INSTRUCTIONS
a - In the Valentine's Day post, switch "concrete" to "brick" and give back the passage that begins with the words "Last night I" and ends with "hall (probably not).".
b - Express the records as a Markdown table with columns Row and Line, covering only the lines from the one containing "What are all" through the end of the records. Skip blank lines, and leave the picture placeholders out of the table.

===== DOCUMENT EXCERPT

Happy Valentine’s Day! ❤️ In my team meeting this morning I found myself doodling hearts, thinking about friends and skating and going home to Ottawa this week – of love, and how the day feels when you’re single, past and future loves, of the other meaning to this day “V-Day”, created by Eve Ensler, a global movement to end violence against women and girls. ‘V’ stands for Voices, Victory, Valentine, and Vagina. Love in its many forms. Love as a movement.
Last night I woke up in the middle of the night to the sounds of the couple that lives next door arguing. I covered my ears, asked Google to play the sounds of the ocean, but I could still hear the woman’s tearful voice and a low male voice, and so I listened to music until I fell asleep. I wanted to bang on the wall but it’s concrete and I doubt they would’ve heard! Maybe I’ll mention it to them when I run into them in the hall (probably not).

==========
===== EXTRACTED RECORDS

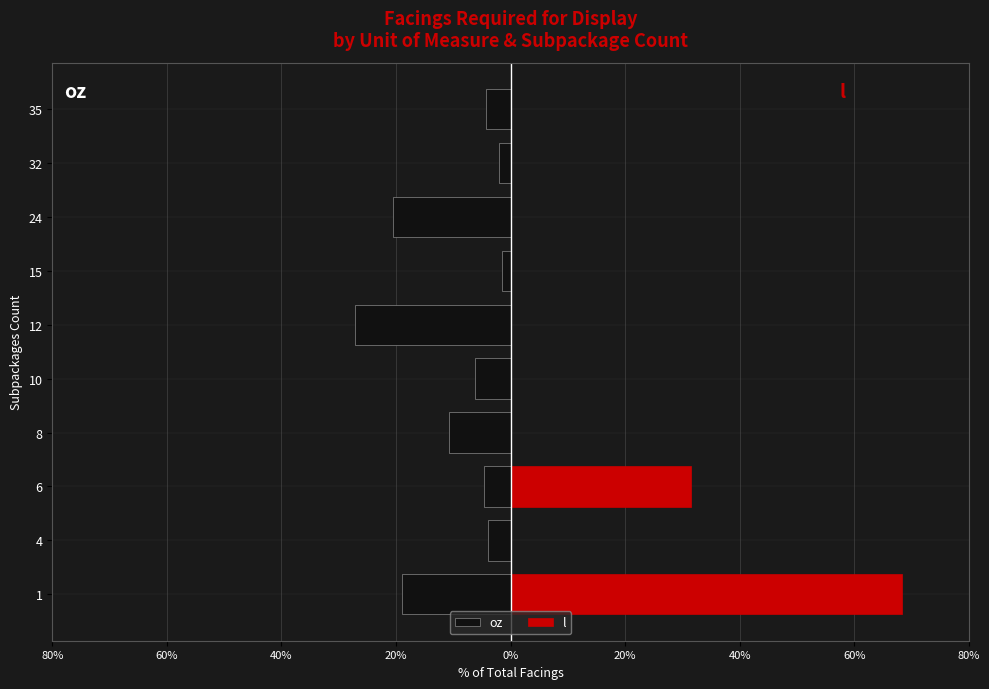

What is the average value of the l series?

10.0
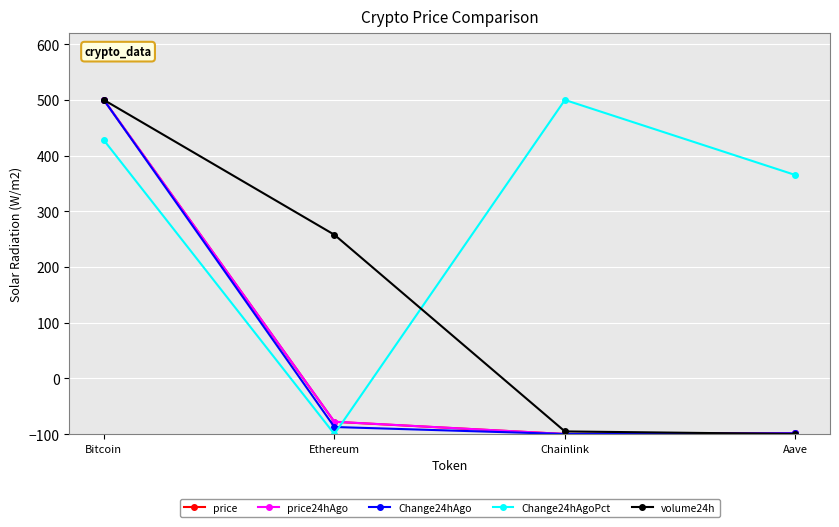

What are all the series names shown in the legend?

price, price24hAgo, Change24hAgo, Change24hAgoPct, volume24h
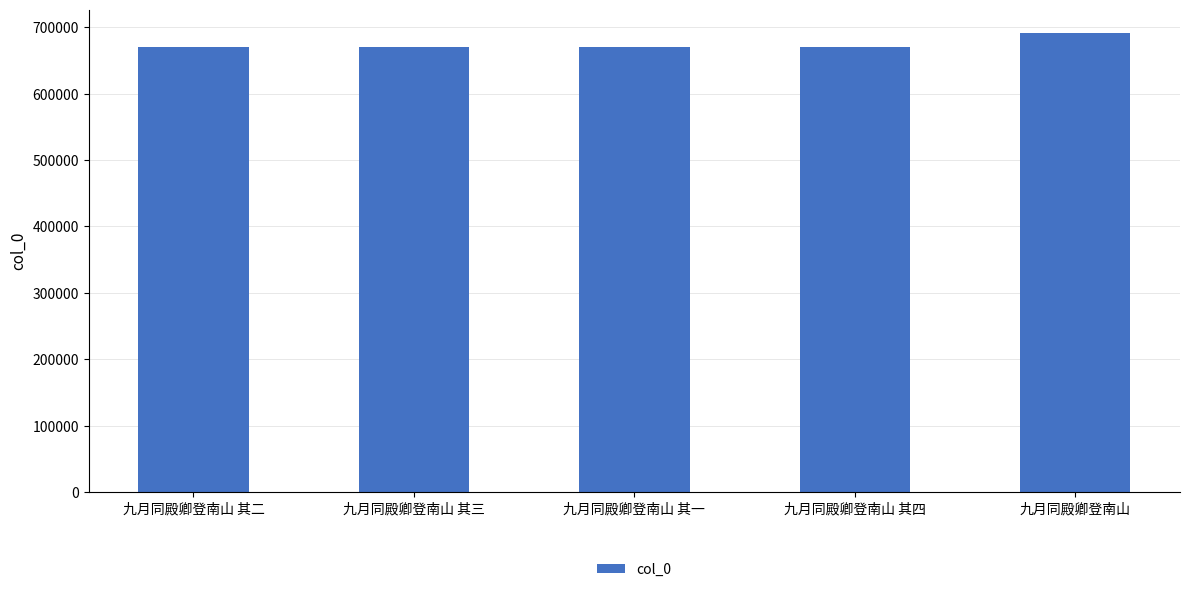

What is the average value?

675065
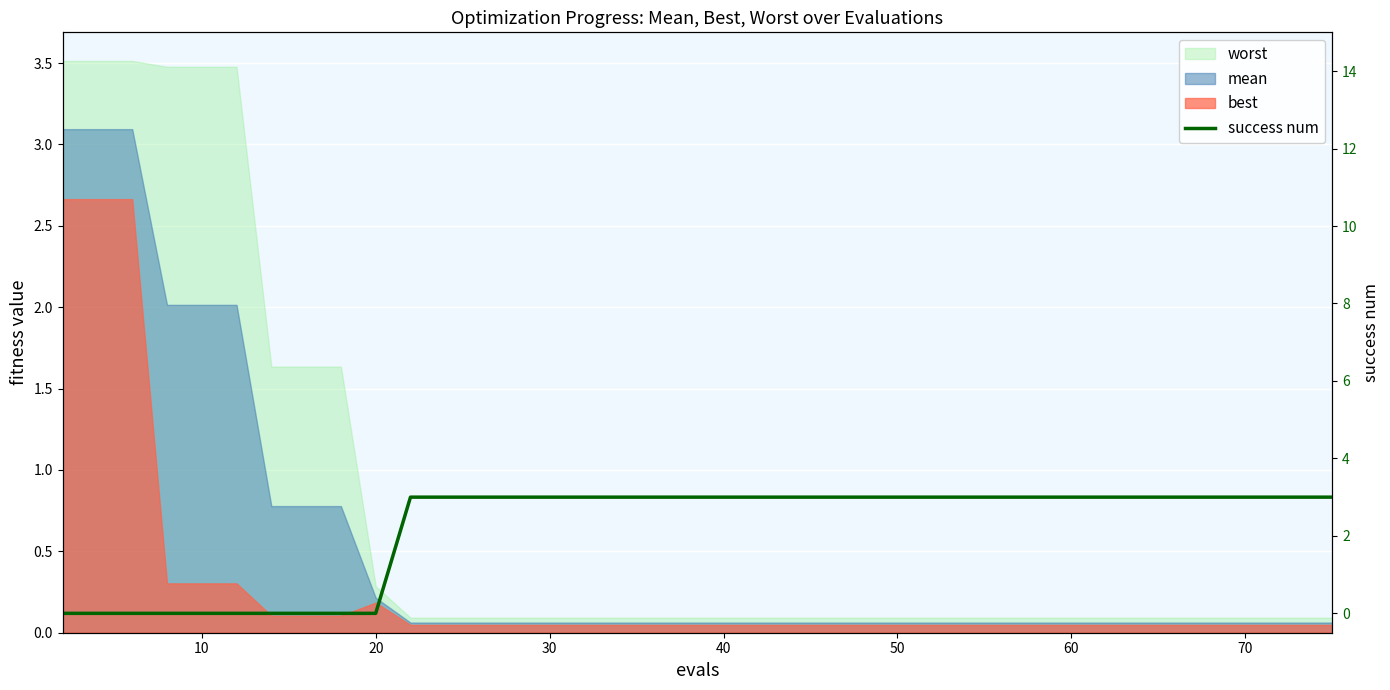

How many lines are shown in the chart?

1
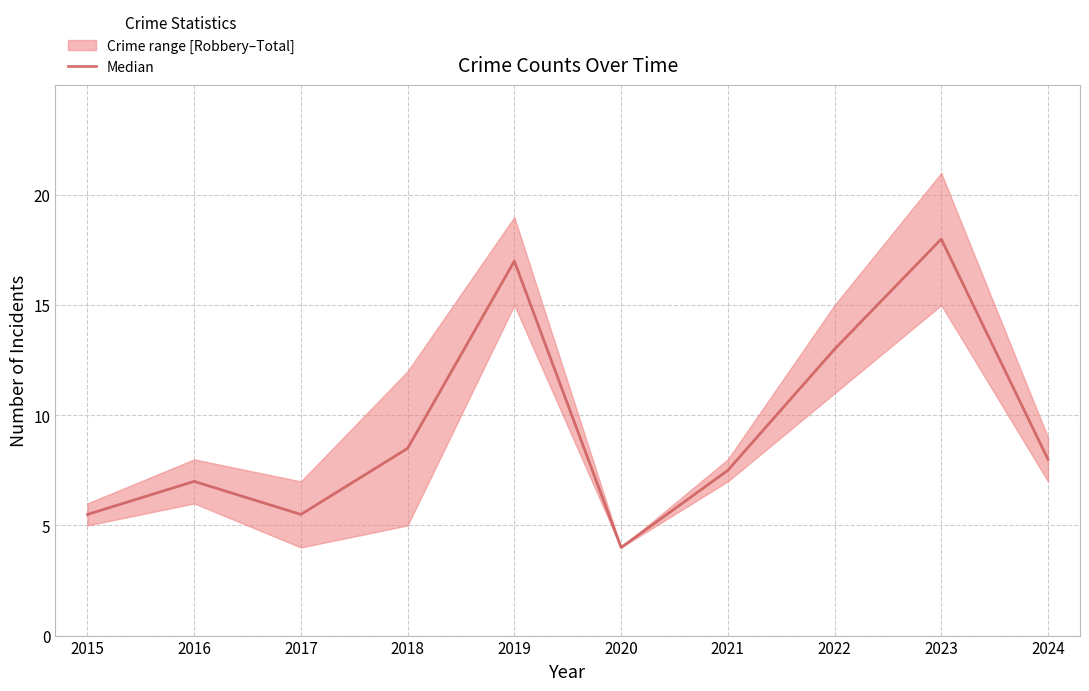

Reading right to left, extract all data points from this chart.

8.0	18.0	13.0	7.5	4.0	17.0	8.5	5.5	7.0	5.5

==========

RESPONSES TO THE TASKS
a -
Last night I woke up in the middle of the night to the sounds of the couple that lives next door arguing. I covered my ears, asked Google to play the sounds of the ocean, but I could still hear the woman’s tearful voice and a low male voice, and so I listened to music until I fell asleep. I wanted to bang on the wall but it’s brick and I doubt they would’ve heard! Maybe I’ll mention it to them when I run into them in the hall (probably not).

b -
| Row | Line |
|---|---|
| 1 | What are all the series names shown in the legend? |
| 2 | price, price24hAgo, Change24hAgo, Change24hAgoPct, volume24h |
| 3 | What is the average value? |
| 4 | 675065 |
| 5 | How many lines are shown in the chart? |
| 6 | 1 |
| 7 | Reading right to left, extract all data points from this chart. |
| 8 | 8.0	18.0	13.0	7.5	4.0	17.0	8.5	5.5	7.0	5.5 |